» WORK INSTRUCTION: Your job is to set down the stretch of entries that opens with the line containing "162 60 170.71" and closes with the line containing "87 128 50.88". Keep both end lines, copy each exactly, and add nothing.

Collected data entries
= = = =

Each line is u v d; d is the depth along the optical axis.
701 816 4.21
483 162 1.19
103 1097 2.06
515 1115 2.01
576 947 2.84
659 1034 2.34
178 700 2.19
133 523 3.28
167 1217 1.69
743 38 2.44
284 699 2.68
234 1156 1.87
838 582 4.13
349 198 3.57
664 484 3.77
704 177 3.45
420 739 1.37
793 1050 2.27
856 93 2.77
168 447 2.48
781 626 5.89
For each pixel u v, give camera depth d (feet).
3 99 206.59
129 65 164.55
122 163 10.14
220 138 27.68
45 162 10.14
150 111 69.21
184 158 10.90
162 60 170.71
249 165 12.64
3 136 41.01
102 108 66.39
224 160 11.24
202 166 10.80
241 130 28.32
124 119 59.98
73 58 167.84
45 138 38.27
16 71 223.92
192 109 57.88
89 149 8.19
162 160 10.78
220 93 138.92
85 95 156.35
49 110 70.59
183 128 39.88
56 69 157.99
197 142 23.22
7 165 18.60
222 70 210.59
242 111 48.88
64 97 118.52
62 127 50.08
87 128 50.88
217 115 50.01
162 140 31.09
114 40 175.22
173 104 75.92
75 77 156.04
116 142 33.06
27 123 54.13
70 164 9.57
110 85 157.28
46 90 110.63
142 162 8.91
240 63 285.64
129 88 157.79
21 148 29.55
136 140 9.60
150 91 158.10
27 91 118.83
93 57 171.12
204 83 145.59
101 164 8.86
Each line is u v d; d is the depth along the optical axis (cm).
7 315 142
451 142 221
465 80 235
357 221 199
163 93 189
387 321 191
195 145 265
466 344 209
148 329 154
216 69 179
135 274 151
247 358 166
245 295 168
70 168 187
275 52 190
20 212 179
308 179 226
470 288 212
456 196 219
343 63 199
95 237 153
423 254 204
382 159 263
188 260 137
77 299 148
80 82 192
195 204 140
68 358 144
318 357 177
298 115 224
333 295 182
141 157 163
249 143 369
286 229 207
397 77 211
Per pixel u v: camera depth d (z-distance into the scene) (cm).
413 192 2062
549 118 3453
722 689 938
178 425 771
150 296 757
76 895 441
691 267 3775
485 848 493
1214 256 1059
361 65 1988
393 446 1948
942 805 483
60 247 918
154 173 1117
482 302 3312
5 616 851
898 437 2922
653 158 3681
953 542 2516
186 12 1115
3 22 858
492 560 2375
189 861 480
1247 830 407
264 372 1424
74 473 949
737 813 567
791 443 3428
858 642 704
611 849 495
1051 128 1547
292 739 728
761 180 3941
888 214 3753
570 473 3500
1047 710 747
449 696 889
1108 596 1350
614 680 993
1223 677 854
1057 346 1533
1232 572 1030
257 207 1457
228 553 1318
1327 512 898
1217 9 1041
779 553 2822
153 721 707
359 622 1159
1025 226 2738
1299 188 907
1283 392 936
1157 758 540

= = = =

» TASK OUTPUT:
162 60 170.71
249 165 12.64
3 136 41.01
102 108 66.39
224 160 11.24
202 166 10.80
241 130 28.32
124 119 59.98
73 58 167.84
45 138 38.27
16 71 223.92
192 109 57.88
89 149 8.19
162 160 10.78
220 93 138.92
85 95 156.35
49 110 70.59
183 128 39.88
56 69 157.99
197 142 23.22
7 165 18.60
222 70 210.59
242 111 48.88
64 97 118.52
62 127 50.08
87 128 50.88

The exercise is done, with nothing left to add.